22 novembre, 2012

Journal de voyage: Le chat de Reno



Chat domestique - Van Gogh


Tout petit je croyais que les chats, que mes parents possédaient, deux gros mâles, l'un orange l'autre tigré, parlaient avec moi. Je sais que je vais passer pour fou si j'avoues que cette croyance ne m'a jamais vraiment quitté même maintenant que j'ai vieilli. Pourtant je n'ai plus jamais possédé de chat durant ces longues années au cours desquels je n'ai plus jamais eu de contact avec ma famille.




Il va de cette croyance comme de l'érection, ou des tortures d'insectes et des jeux de docteurs avec les voisines: Enfant, on sent déjà, sans l'avoir jamais apprit que ce sont des sujets qu'il ne faut pas aborder avec les adultes, et ne jamais révéler aux autres. C'est sur cette pudicité de l'enfant que mise les pédophiles pour que leurs méfaits restent secrets. C'est sur la conscience enfantine de certains tabou inexprimés qui permet au psychopathe de passer inaperçu les premières années de sa vie alors que déjà il fait l'expérience de la cruauté la plus violente.

Je n'ai jamais cru, par contre, que les chats me comprenaient. Qu'il y ait une communication complète entre nous aurait été sans doute un raisonnement trop logique pour que son absurdité ne me semble pas évidente. Non! Je crois juste que parfois, les chats me communiquent certaines informations vitales. Quand j'étais enfant j'ai bâti cette conviction sur la présence de certains petit rongeurs, souris, musaraignes que je cherchais  au fond de buissons touffu ou je n'aurais jamais pu les apercevoir. Il me semble qu'a chaque fois, un regard de chat m'a encouragé à fouiller ce buisson particulier alors que son aspect même, ses épines, me dissuadait de m'aventurer dans son feuillage. Ce qui nous emmène de nouveau à Reno.

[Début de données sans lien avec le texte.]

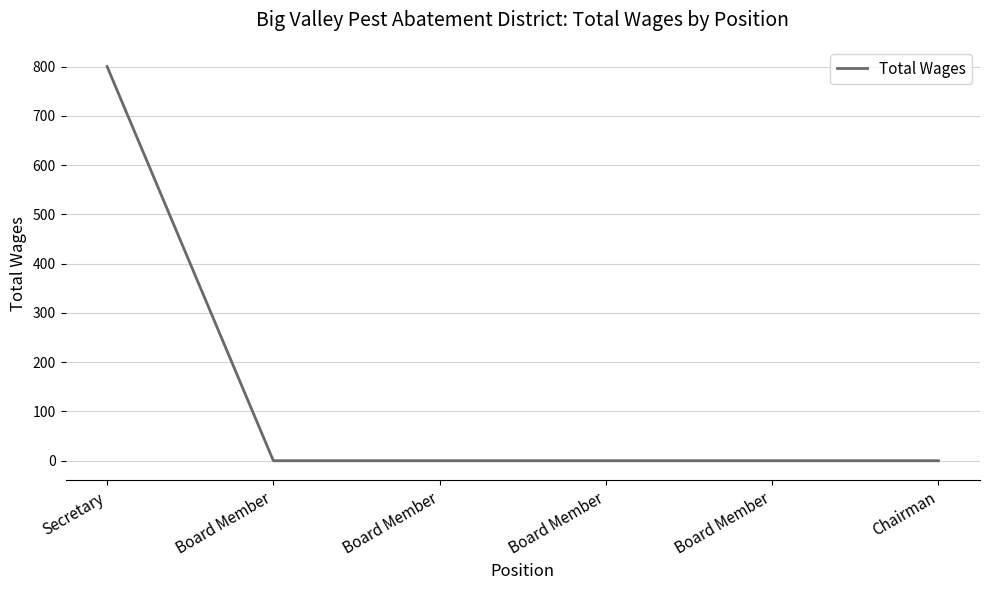

How many lines are shown in the chart?

1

Le dimanche et le jour ou les vendeurs de voiture font l'essentiel de leur chiffre. C'est aussi la journée la plus frustrante. Les clients viennent essentiellement pour s'occuper, prendre l'air, sortir. Ils sont nombreux, et souvent, pas du tout là dans l'optique de faire un achat. Ils flânent. Ils s'ennuient. Les vendeurs détestent le dimanche parce qu'ils ont l'impression d'être dans une sorte de zoo: leur but est d'amuser des humains indifférents. Le taux de vente finalisée est sans doute le plus faible de la semaine. Mais comme il y a tellement plus de monde que d'habitude, ça reste la meilleure journée pour faire du chiffre. Quand le matin je me suis dirigé vers le garage à la bordure de la ville j'ignorais encore cette spécificité de la journée. J'ai croisé un chat. C'était un chat sauvage à la queue incroyablement touffu et hirsute. Il était maigre mais se tenait la tête haute en un air de défi sur le bord de la route. J'ai compris. Demi-tour. La journée se passa devant des vieilles séries rediffusées sur la seule chaîne accessible dans le  salon de l'hôtel.

Le lendemain j'étais viré. J'apprenais aussi qu'une belle vente avait été faite avec un policier du Sud venu en vacance. Une fois encore un chat m'avait parlé. On pourrait dire qu'il m'avait sauvé la vie. La peine de mort et encore pratiquée au Nevada.